- What you have to do -
Turn the stretch of the listing that starts with the line containing "percentile rank within the sample" and ends with the line containing "Reading right to left, transcribe", both of those lines included, into a numbered list without blank lines.

[Collected data entries]

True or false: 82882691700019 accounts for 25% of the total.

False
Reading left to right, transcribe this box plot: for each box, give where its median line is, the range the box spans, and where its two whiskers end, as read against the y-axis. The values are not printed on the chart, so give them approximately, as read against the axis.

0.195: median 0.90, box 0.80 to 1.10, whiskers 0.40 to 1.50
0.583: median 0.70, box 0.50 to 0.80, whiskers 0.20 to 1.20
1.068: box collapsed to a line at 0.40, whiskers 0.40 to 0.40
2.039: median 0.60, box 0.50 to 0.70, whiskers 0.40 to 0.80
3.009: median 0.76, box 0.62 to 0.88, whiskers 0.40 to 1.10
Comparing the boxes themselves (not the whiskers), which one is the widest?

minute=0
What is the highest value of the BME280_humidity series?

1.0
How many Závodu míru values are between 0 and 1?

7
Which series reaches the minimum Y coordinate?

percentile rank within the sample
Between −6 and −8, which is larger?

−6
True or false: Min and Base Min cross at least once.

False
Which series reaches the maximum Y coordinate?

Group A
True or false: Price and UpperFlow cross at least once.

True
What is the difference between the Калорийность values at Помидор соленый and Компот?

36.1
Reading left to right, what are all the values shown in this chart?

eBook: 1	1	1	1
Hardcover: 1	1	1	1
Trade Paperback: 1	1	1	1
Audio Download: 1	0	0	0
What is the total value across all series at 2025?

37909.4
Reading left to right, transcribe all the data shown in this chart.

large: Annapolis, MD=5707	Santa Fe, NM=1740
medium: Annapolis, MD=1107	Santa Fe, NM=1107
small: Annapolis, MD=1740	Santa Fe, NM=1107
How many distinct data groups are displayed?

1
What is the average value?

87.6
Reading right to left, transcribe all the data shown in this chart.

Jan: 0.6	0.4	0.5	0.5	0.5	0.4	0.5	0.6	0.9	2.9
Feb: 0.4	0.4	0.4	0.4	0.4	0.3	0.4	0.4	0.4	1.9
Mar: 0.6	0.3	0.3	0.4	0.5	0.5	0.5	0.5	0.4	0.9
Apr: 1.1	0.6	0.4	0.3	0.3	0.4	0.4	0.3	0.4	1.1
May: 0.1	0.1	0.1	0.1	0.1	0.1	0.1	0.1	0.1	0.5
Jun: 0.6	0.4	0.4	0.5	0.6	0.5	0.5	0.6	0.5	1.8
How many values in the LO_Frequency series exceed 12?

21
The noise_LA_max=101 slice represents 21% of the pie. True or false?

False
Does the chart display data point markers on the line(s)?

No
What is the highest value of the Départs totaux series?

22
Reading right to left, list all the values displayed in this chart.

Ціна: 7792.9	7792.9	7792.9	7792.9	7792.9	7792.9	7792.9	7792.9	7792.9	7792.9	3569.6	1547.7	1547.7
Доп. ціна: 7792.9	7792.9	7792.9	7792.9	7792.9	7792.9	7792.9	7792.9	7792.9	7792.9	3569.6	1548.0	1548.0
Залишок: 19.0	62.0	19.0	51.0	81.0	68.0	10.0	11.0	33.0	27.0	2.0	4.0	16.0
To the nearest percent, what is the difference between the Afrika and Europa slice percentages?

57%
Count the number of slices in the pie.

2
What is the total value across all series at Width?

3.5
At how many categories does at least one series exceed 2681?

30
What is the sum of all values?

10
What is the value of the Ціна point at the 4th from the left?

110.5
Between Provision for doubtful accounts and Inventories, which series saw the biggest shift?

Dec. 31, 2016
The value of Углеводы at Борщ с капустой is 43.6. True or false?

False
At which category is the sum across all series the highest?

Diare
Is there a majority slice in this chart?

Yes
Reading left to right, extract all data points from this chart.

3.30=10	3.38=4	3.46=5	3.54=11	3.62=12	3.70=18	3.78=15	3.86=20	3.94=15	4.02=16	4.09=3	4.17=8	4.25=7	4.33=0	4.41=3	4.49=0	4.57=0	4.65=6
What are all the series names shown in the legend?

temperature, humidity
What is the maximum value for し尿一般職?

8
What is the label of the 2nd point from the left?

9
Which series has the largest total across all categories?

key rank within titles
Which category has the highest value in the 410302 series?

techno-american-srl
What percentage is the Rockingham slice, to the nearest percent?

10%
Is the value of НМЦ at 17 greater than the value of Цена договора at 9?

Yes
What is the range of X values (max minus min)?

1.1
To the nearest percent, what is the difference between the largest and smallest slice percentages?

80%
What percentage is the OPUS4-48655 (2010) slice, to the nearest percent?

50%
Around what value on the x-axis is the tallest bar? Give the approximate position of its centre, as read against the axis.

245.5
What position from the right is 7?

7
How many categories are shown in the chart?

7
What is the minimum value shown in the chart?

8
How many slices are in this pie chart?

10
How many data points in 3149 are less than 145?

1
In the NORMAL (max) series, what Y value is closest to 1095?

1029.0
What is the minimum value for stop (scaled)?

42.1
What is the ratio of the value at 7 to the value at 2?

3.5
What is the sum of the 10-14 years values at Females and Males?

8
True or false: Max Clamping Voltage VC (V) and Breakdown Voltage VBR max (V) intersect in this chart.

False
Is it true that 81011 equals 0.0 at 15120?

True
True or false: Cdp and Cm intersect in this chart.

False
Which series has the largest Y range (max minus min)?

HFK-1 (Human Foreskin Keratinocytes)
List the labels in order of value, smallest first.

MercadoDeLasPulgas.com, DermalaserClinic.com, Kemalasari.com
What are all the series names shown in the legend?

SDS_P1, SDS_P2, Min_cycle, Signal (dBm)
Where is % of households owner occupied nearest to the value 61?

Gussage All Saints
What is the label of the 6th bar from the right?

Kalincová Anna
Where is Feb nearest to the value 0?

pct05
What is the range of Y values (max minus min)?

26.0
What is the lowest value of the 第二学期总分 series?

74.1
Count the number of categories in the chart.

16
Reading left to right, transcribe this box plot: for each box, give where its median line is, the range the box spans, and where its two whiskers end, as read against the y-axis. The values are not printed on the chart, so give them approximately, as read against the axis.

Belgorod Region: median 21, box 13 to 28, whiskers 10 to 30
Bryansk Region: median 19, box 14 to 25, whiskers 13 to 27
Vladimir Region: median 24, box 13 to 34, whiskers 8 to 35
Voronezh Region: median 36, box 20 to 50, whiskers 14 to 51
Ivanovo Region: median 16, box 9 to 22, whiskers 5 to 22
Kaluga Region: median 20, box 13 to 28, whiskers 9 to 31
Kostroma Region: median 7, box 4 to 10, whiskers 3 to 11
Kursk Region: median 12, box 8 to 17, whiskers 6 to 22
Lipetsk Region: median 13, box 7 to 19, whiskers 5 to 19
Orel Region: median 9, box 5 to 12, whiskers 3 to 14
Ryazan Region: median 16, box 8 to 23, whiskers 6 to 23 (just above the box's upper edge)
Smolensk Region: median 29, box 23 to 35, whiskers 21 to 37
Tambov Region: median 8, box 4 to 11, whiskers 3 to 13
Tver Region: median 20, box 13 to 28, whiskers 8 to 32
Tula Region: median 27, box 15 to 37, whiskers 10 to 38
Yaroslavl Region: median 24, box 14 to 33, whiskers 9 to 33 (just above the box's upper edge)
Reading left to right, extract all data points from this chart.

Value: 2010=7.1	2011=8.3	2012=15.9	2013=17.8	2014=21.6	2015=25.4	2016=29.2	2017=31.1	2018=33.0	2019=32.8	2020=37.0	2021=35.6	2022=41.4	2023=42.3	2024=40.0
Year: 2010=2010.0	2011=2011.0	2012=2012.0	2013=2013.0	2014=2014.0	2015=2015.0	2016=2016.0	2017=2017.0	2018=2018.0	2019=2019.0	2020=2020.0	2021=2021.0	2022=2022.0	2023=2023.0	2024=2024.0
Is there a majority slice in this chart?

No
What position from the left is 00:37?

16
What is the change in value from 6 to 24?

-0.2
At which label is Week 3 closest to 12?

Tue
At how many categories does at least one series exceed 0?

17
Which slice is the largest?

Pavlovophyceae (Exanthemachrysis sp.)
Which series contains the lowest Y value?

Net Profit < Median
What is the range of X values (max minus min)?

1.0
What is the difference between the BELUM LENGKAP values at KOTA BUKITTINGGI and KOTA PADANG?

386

- Your solution -
1. percentile rank within the sample
2. Between −6 and −8, which is larger?
3. −6
4. True or false: Min and Base Min cross at least once.
5. False
6. Which series reaches the maximum Y coordinate?
7. Group A
8. True or false: Price and UpperFlow cross at least once.
9. True
10. What is the difference between the Калорийность values at Помидор соленый and Компот?
11. 36.1
12. Reading left to right, what are all the values shown in this chart?
13. eBook: 1	1	1	1
14. Hardcover: 1	1	1	1
15. Trade Paperback: 1	1	1	1
16. Audio Download: 1	0	0	0
17. What is the total value across all series at 2025?
18. 37909.4
19. Reading left to right, transcribe all the data shown in this chart.
20. large: Annapolis, MD=5707	Santa Fe, NM=1740
21. medium: Annapolis, MD=1107	Santa Fe, NM=1107
22. small: Annapolis, MD=1740	Santa Fe, NM=1107
23. How many distinct data groups are displayed?
24. 1
25. What is the average value?
26. 87.6
27. Reading right to left, transcribe all the data shown in this chart.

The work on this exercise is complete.